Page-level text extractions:
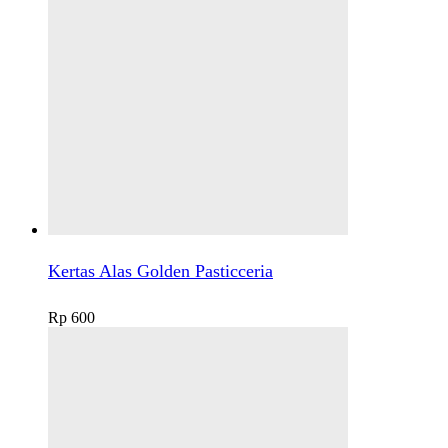
Kertas Alas Golden Pasticceria
Rp
600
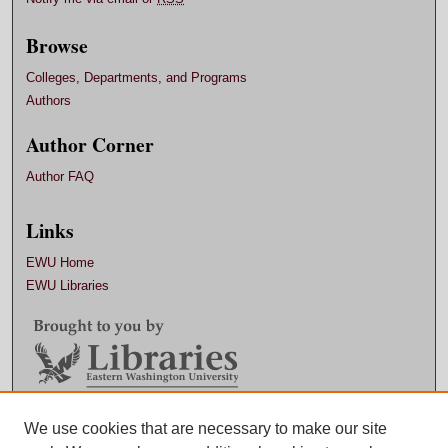
Browse
Colleges, Departments, and Programs
Authors
Author Corner
Author FAQ
Links
EWU Home
EWU Libraries
Contact EWU Libraries
We use cookies that are necessary to make our site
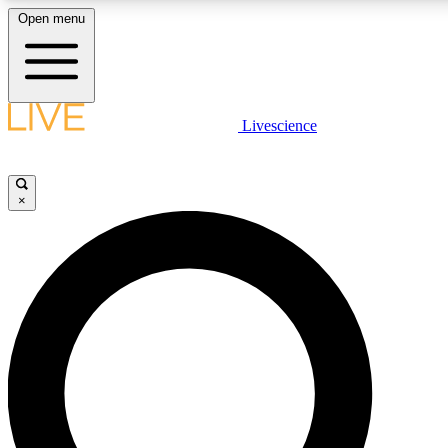
Open menu
LIVE SCIENCE PLUS
Livescience
Get started to get free access to selected news stories, receive our dai
×
LIVE SCIENCE PRO
Unlimited access to our exclusive features, expert analysis and in-depth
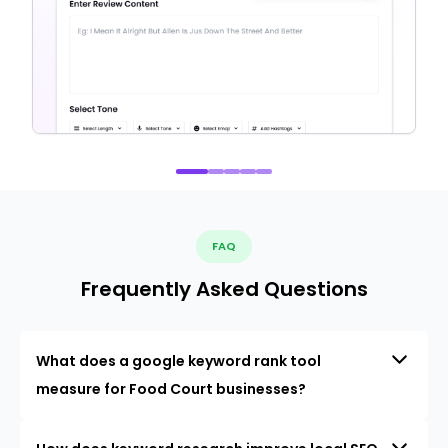
FAQ
Frequently Asked Questions
What does a google keyword rank tool
measure for Food Court businesses?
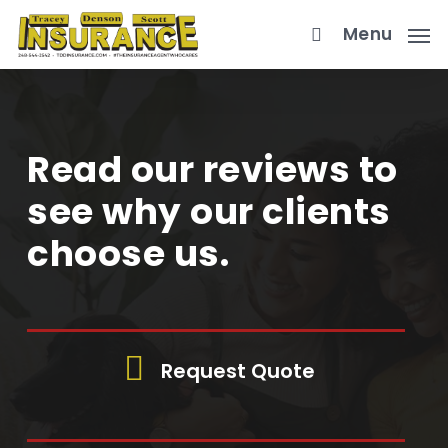
Skip
Menu
to
main
content
Read our reviews to
see why our clients
choose us.
Request Quote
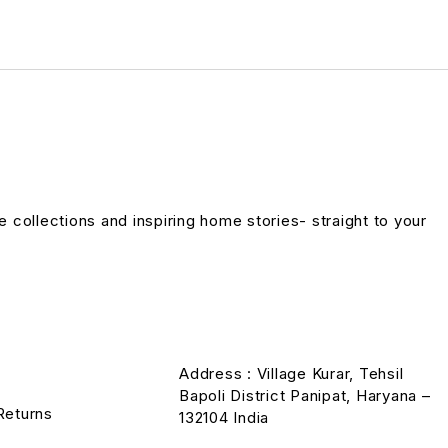
ve collections and inspiring home stories- straight to your
Address : Village Kurar, Tehsil
Bapoli District Panipat, Haryana –
Returns
132104 India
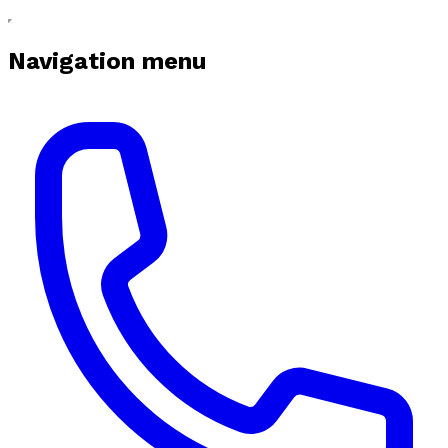
Navigation menu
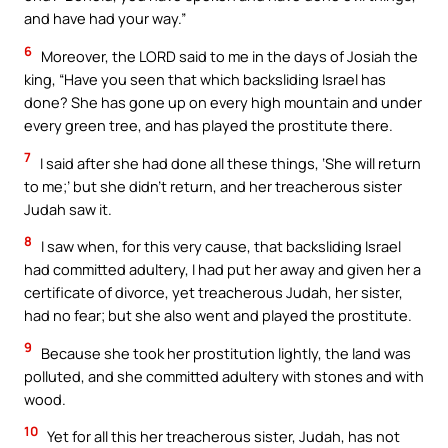
and have had your way.”
6
Moreover, the LORD said to me in the days of Josiah the
king, “Have you seen that which backsliding Israel has
done? She has gone up on every high mountain and under
every green tree, and has played the prostitute there.
7
I said after she had done all these things, ‘She will return
to me;’ but she didn’t return, and her treacherous sister
Judah saw it.
8
I saw when, for this very cause, that backsliding Israel
had committed adultery, I had put her away and given her a
certificate of divorce, yet treacherous Judah, her sister,
had no fear; but she also went and played the prostitute.
9
Because she took her prostitution lightly, the land was
polluted, and she committed adultery with stones and with
wood.
10
Yet for all this her treacherous sister, Judah, has not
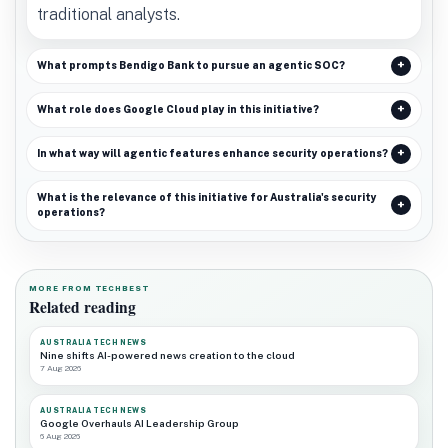
traditional analysts.
What prompts Bendigo Bank to pursue an agentic SOC?
What role does Google Cloud play in this initiative?
In what way will agentic features enhance security operations?
What is the relevance of this initiative for Australia's security
operations?
MORE FROM TECHBEST
Related reading
AUSTRALIA TECH NEWS
Nine shifts AI-powered news creation to the cloud
7 Aug 2026
AUSTRALIA TECH NEWS
Google Overhauls AI Leadership Group
6 Aug 2026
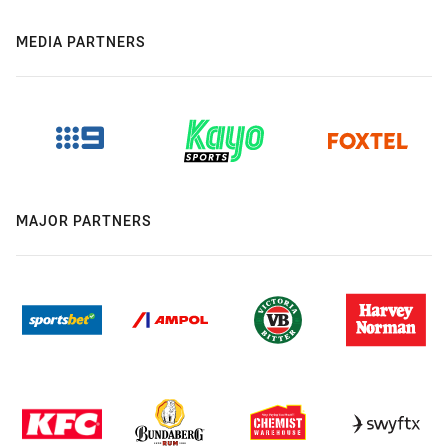
MEDIA PARTNERS
MAJOR PARTNERS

> [WORK REQUIRED]: Word for word, retype the lines from the one with "MORE FROM TECHBEST" through the final line of the data, both included. No pictures belong in the copy.

> [RESPONSE TO THIS EXERCISE]:
MORE FROM TECHBEST
Related reading
AUSTRALIA TECH NEWS
Nine shifts AI-powered news creation to the cloud
7 Aug 2026
AUSTRALIA TECH NEWS
Google Overhauls AI Leadership Group
6 Aug 2026
MEDIA PARTNERS
MAJOR PARTNERS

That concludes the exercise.